У Васильевых тесновато, и Семеновы пригласили меня ночевать к себе. У них есть свободная комната. Обе усадьбы расположены у самой дороги, только по разные стороны от шоссе. Рядом автобусная остановка — там, где некогда была почтовая станция. Долго не мог уснуть, в голову лезли разные мысли.
Неужели, думалось мне, я в той самой Спасской Полисти, у которой три десятилетия назад месяцами шли ожесточенные бои? В том самом вражеском укрепрайоне, который долго не могли одолеть наши дивизии?…
А быть может, именно на месте усадьбы Семеновых стояла та изба, в которую забегал просушиться промокший под ливнем Радищев? Быть может, та лавка, на которой он отдыхал .стояла как раз на этом самом месте, где я лежу сейчас? И уж не «может быть», а вполне достоверно то, что совсем рядом по бревенчатой дороге Радищев проезжал в почтовой кибитке, а спустя десятилетия здесь же не раз лихо проносились на полковой тройке Лермонтов и Краснокутский.

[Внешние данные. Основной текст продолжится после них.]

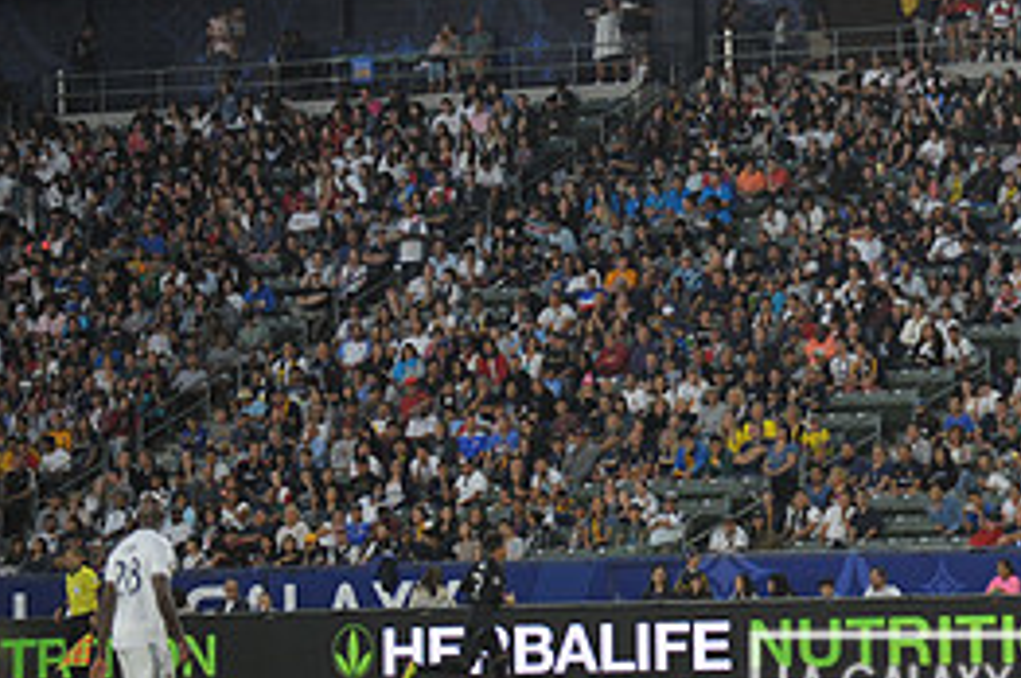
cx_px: 1025
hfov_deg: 6.9
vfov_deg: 4.6
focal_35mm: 299
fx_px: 8469
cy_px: 97
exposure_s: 1/1000
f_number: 2.8
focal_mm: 135
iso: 1250
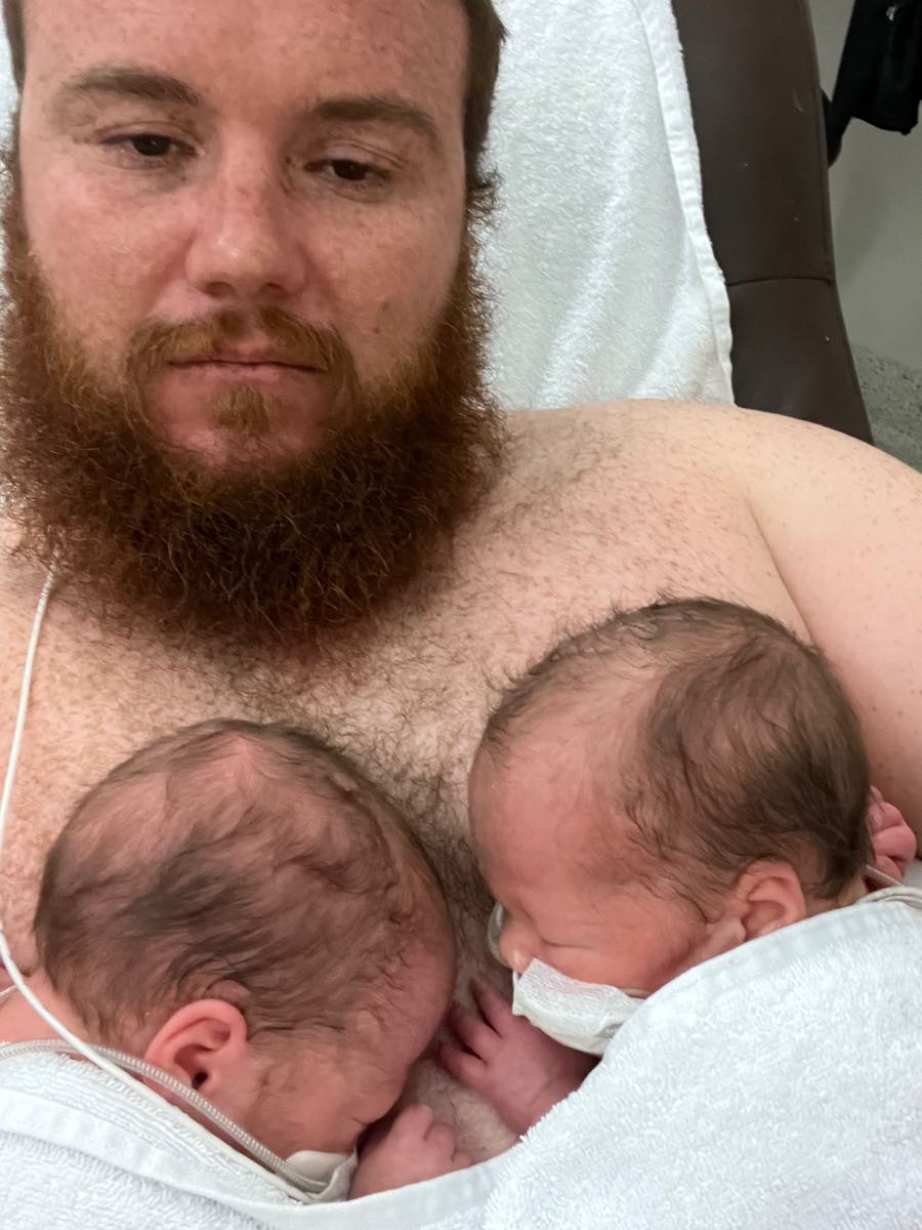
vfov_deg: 60.0
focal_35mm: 30
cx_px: 461
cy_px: 615
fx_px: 1065
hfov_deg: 46.8
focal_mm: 2.71
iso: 1000
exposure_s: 1/15
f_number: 2.2
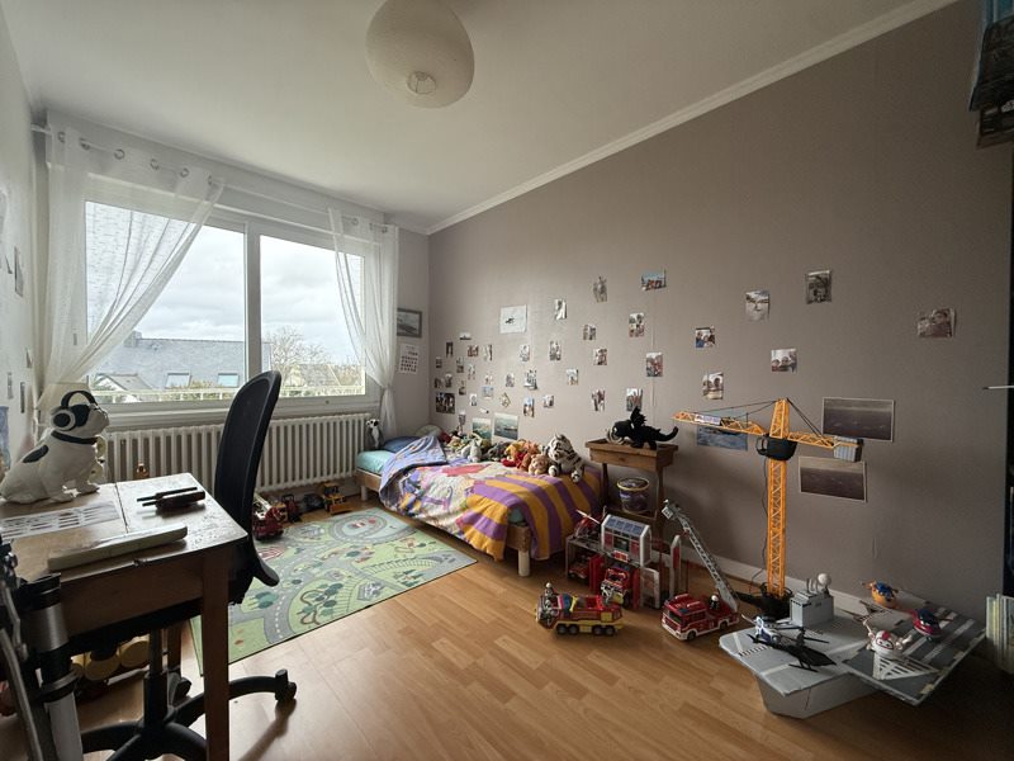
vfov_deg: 85.7
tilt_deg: -0.9
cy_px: 380
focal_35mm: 14
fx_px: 410
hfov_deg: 102.1
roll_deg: +0.4
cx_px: 507
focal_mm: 2.22
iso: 200
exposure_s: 1/99
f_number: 2.2
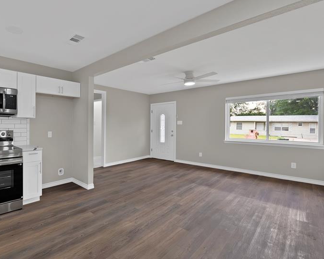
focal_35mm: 17
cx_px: 112
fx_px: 163
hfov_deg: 86.9
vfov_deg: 76.9
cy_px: 133
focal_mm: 12
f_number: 9
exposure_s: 1/3
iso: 640
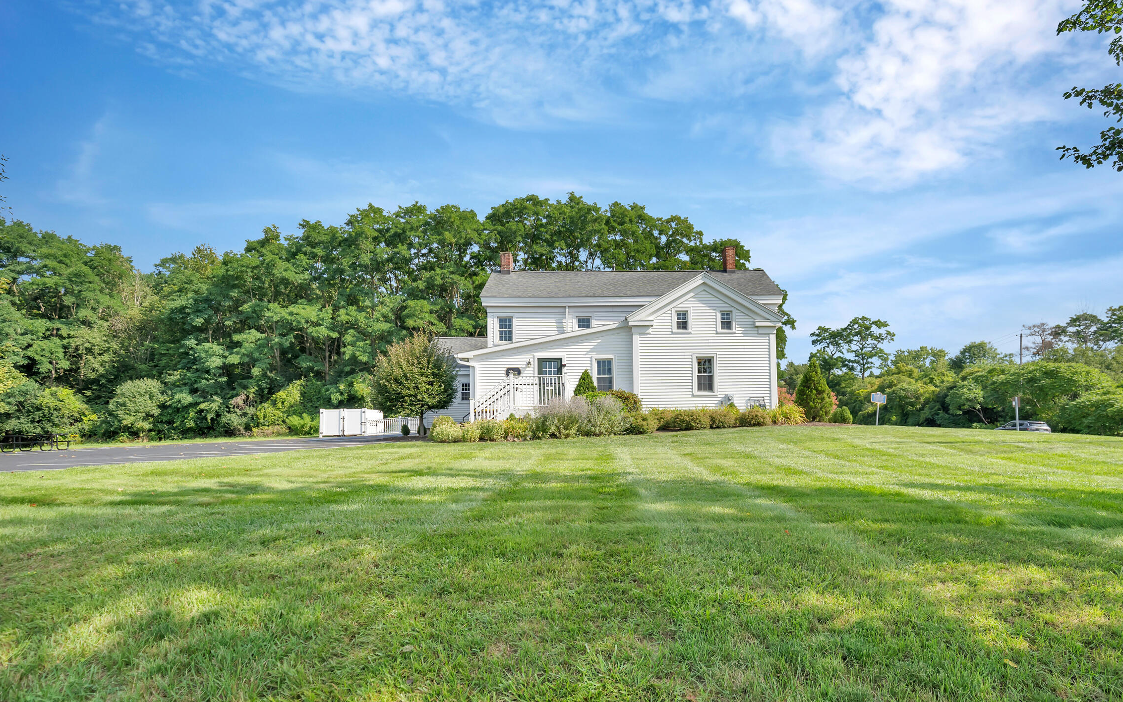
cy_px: 402
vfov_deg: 64.7
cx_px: 618
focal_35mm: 18
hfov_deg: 90.8
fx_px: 551
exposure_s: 1/2000
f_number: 4
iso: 250
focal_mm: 16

Неужели… Очередной мой вопрос, не знаю уж о чем, оборвался на первом слове — я наконец заснул. И хорошо: ведь завтра — рано вставать, завтра — трудный день.
Буду называть его Лешей
Все мясноборцы и полистяне называют Алексея Васильева Лешей. И в глаза, и за глаза. К такой фамильярности располагают и его внешность, и поведение. Фигурой с подростка, непосредственный, простодушный, по-детски любознательный. Поэтому не удивляйтесь, если и я впредь буду называть его лесником Лешей или просто Лешей.
Отправляемся в путь, как говорили мои однополчане-уральцы, на брезгу. Для первой недели октября это время суток приходится примерно на половину седьмого.
Выйдя на западную окраину поселка, долго преодолеваем территорию лесопункта. Ну и местечко! Лужи, колдобины, ямы, развороченные тягачами колеи-рытвины, ненадежные зыбкие кладки, переплетения рельсов узкоколейки, составы из грузовых платформ, на островках земной тверди — штабеля бревен и досок, пирамиды дров и чурок… Одним словом, если черти иногда ломают себе ноги, то это в первую очередь может случиться с ними на спасско-полистянском лесопункте.
Выбираемся наконец за пределы поселка, вступаем в преддверие «удельного княжества» лесника Леши — Дупельки. Знакомый ландшафт. Так называемая дорога похожа на бусы модницы или четки богомолки: на ниточку торфяного месива нанизаны наполненные мутной водой колдобины. Огибая их, защищаем руками лицо от ветвей ивняка и ольшаника. На одежду цепляются репьи, Леша называет их окyхами.
Кое-где справа и слева от дороги на сырых или полностью залитых водой лужках, полянах возвышаются стожки сена. Ждут зимней дороги. На этих же пожнях разбросаны правильной формы, будто вычерченные циркулем, чаши, наполненные водой и заросшие кустами ивы. Это заплывшие воронки от крупнокалиберных авиабомб.
Я с моей раненой ногой не ахти какой ходок, а Леша, оказывается, искалечен еще больше, чем я. Поэтому делаем частые привалы. Убиваю сразу двух зайцев: отдыхаю и слушаю Лешу. У него в запасе столько всевозможных историй, что их хватило бы на десяток походов к Ольховке и обратно.
Первое ранение у Леши давнишнее. Во время очистки прифронтовой полосы от местных жителей немецкий автоматчик прострелил убегающему мальчишке ногу. Во второй раз Леша пострадал от фашистских пуль, как это ни странно, уже много лет спустя после окончания войны. Обнаружил он в немецкой землянке груду заржавевшего оружия, стал разбирать ее. И вдруг в упор автоматная очередь: т-р-р-р! Более десяти лет поджидал Лешу поставленный на боевой взвод фашистский «шмайссер». Несколько пуль прошило Леше бок и живот. Он долго лечился и еле-еле выкарабкался. В третий раз, тоже во время сбора трофейного оружия, взорвалась малокалиберная, так называемая ротная мина. Лешу обдало градом мелких осколков. В результате — несколько мелких ран и полностью потерян один глаз, его заменяет сейчас протез.